Combat McGregor – Mayweather : l’inquiétante professionnalisation du streaming illégal

Combat McGregor – Mayweather : l’inquiétante professionnalisation du streaming illégal

Avec le développement des services de streaming illégaux, sont apparus des sites de faussaires imitant les plateformes légitimes afin de donner l’illusion de la légalité et de tromper les utilisateurs. Une pratique qui n’est pas sans conséquences pour le marché, mais aussi les spectateurs.

Le 27 aout dernier, le boxeur américain Floyd Mayweather s’est imposé samedi par K.-O. technique face à l’irlandais Conor McGregor dans un match de tous les superlatifs.
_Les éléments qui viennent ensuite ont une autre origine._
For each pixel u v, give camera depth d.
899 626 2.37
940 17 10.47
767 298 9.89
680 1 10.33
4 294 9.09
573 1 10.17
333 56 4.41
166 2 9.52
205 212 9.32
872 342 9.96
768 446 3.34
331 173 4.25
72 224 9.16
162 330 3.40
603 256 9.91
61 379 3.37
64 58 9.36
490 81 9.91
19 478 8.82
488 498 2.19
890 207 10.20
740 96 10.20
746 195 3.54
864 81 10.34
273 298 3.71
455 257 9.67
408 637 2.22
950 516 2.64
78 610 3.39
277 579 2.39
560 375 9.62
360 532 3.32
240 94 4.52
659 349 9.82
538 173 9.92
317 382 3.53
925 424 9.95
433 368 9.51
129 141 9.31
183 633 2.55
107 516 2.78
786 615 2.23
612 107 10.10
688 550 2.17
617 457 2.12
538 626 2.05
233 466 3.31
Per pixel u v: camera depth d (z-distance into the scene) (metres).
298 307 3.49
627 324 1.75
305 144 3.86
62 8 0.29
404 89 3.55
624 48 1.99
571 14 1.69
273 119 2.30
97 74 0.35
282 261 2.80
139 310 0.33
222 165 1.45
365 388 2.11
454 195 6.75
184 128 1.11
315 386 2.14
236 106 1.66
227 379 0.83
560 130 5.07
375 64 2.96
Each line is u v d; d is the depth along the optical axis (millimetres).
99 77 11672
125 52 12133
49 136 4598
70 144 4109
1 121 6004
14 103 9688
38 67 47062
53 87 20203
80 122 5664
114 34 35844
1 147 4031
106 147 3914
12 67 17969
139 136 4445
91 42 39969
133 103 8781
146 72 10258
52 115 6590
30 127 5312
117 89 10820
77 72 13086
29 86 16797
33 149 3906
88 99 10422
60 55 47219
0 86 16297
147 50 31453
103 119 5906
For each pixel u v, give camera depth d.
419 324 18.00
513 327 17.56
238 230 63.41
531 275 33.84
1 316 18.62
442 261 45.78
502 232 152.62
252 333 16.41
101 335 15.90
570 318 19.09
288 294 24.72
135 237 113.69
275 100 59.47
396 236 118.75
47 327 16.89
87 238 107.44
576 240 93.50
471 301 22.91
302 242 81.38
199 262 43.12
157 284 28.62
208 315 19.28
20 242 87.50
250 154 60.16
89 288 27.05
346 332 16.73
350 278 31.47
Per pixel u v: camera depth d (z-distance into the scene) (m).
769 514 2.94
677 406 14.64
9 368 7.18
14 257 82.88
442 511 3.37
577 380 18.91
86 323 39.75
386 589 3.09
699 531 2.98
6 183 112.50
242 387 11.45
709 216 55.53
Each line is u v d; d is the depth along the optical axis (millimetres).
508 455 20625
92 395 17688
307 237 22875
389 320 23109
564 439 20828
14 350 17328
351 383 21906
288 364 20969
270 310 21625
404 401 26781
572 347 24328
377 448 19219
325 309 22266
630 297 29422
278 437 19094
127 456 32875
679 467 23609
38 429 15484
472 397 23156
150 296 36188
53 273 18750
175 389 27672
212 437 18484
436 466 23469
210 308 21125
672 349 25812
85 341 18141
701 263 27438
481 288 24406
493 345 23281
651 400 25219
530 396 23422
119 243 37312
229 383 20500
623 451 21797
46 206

Si la performance était impressionnant pour un homme invaincu après 50 affrontements – et boxant contre un homme de 11 ans son cadet – le match est également entré dans l’histoire pour le plus grand recours au streaming (diffusion d’une vidéo en direct sur internet) illégal de l’histoire de ce sport. La société de cybersécurité Irdeto a en effet relevé que pas moins de 239 streams illégaux avaient permis une rediffusion pirate du match – dont pas moins de 165 ont été partagés directement sur des réseaux sociaux comme Facebook, Twitch, et Periscope. Au total, ce sont 2,930,598 spectateurs qui ont vu le match en toute illégalité.

Si ces chiffres – imputables à la part croissante dédiée au streaming sur les réseaux sociaux – sont déjà impressionnants, ils cachent une réalité encore plus surprenante : un grand nombre d’internautes n’avaient pas conscience du fait qu’ils regardaient le match illégalement. D’après Irdeto, « un marketing intelligent » a pu mener dans l’erreur un nombre considérable de ces usagers. Les fournisseurs de streaming fonctionnent comme « un business à part entière » et sont devenus très professionnels. « La disponibilité du contenu est la clef, et cela a pu tromper des consommateurs qui ont choisi par inadvertance un service illégal au lieu d’un service légal » conclut le groupe.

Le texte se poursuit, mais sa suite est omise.